Dichloro(dimethyl)silane is very unstable in the presence of water and will rapidly hydrolyse to DMSD and hydrogen chloride (half-life 0.2 minute at pH 4, 0.3 minute at pH 7 and 0.1 minute at pH 9 and 1.5°C) in the presence of moisture. Most if not all of this will have occurred before absorption into the body. Therefore, use of the hydrolysis product data is considered to be appropriate. As has been demonstrated by the acute toxicity and irritation/corrosion data, and the 28 -day repeated dose inhalation studythere would also be additional corrosive local effects from HCl if dichloro(dimethyl)silane were to be administered.

Local corrosive effects of dichloro(dimethyl)silane attributed to the presence of HCl can be assessed qualitatively or quantitatively by considering the amount of HCl produced by hydrolysis.

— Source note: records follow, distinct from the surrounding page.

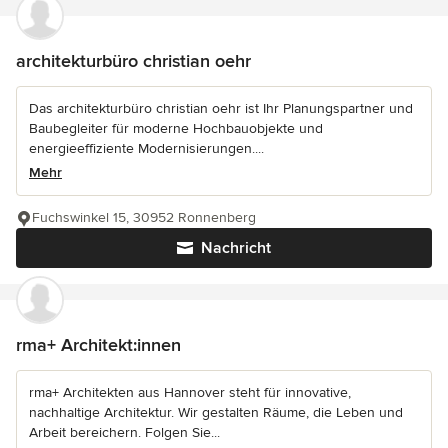
architekturbüro christian oehr
Das architekturbüro christian oehr ist Ihr Planungspartner und
Baubegleiter für moderne Hochbauobjekte und
energieeffiziente Modernisierungen....
Mehr
Fuchswinkel 15, 30952 Ronnenberg
Nachricht
rma+ Architekt:innen
rma+ Architekten aus Hannover steht für innovative,
nachhaltige Architektur. Wir gestalten Räume, die Leben und
Arbeit bereichern. Folgen Sie...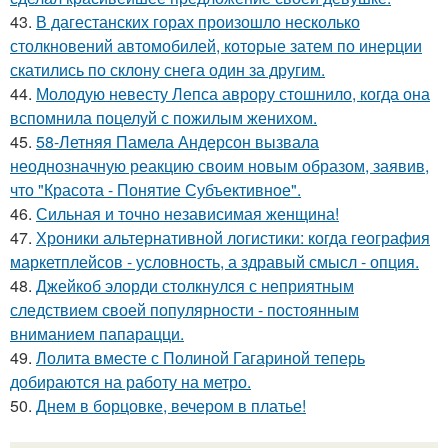
43.
В дагестанских горах произошло несколько
столкновений автомобилей, которые затем по инерции
скатились по склону снега один за другим.
44.
Молодую невесту Лепса аврору стошнило, когда она
вспомнила поцелуй с пожилым женихом.
45.
58-Летняя Памела Андерсон вызвала
неоднозначную реакцию своим новым образом, заявив,
что "Красота - Понятие Субъективное".
46.
Сильная и точно независимая женщина!
47.
Хроники альтернативной логистики: когда география
маркетплейсов - условность, а здравый смысл - опция.
48.
Джейкоб элорди столкнулся с неприятным
следствием своей популярности - постоянным
вниманием папарацци.
49.
Лолита вместе с Полиной Гагариной теперь
добираются на работу на метро.
50.
Днем в борцовке, вечером в платье!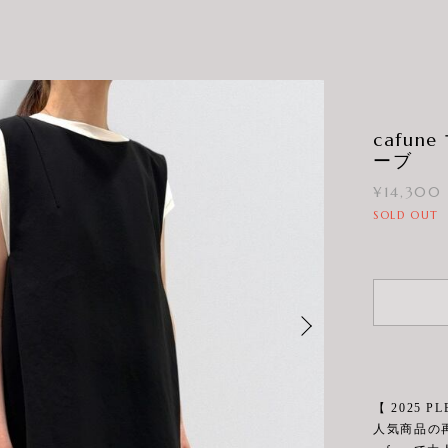
cafu
ーブ
¥14,300
SOLD OUT
【 2025 PLE
人気商品の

Discussion of repeated systemic toxicity of the non-silanol hydrolysis product Hydrochloric acid

In a 90 -day repeated dose inhalation study with HCL (Toxigenics, 1983) no serious adverse systemic effects were observed in rats and mice exposed up to 50 ppm (approximately 70 mg/m3) for 6 hours per day, 5 days per week. The only significant adverse finding relating to systemic toxicity was decreased body weight at the highest dose level. Local effects on the nasal turbinates of rats and mice mice were observed at all dose levels tested (10, 20 and 50 ppm). Testing with HCl at higher test concentrations is neither ethically nor technically feasible since severe corrosive effects would lead to discomfort and distress in the test animals. It is considered that the apparent systemic effects at 50 ppm in the study were most likely secondary to local corrosive effects at this dose level.

Folllowing uptake of HCl, hydrogen and chloride ions will enter the body’s natural homeostatic processes and significant systemic effects are unlikely.

Conclusion

Read across for systemic effects from the dimethylsilanediol key 28-day repeat dose oral study is considered to be valid. Inhalation studies show that systemic effects of dichloro(dimethyl)silane are not as marked and also that the levels of HCl generated at the doses used would not result in significant systemic effects.


Justification for classification or non-classification

Based on the available data for dichloro(dimethyl)silane and read-across data from hydrolysis products dimethylsilanediol and hydrogen chloride, dichloro(dimethyl)silane does not require classification for target organ toxicity according to Regulation (EC) No 1272/2008.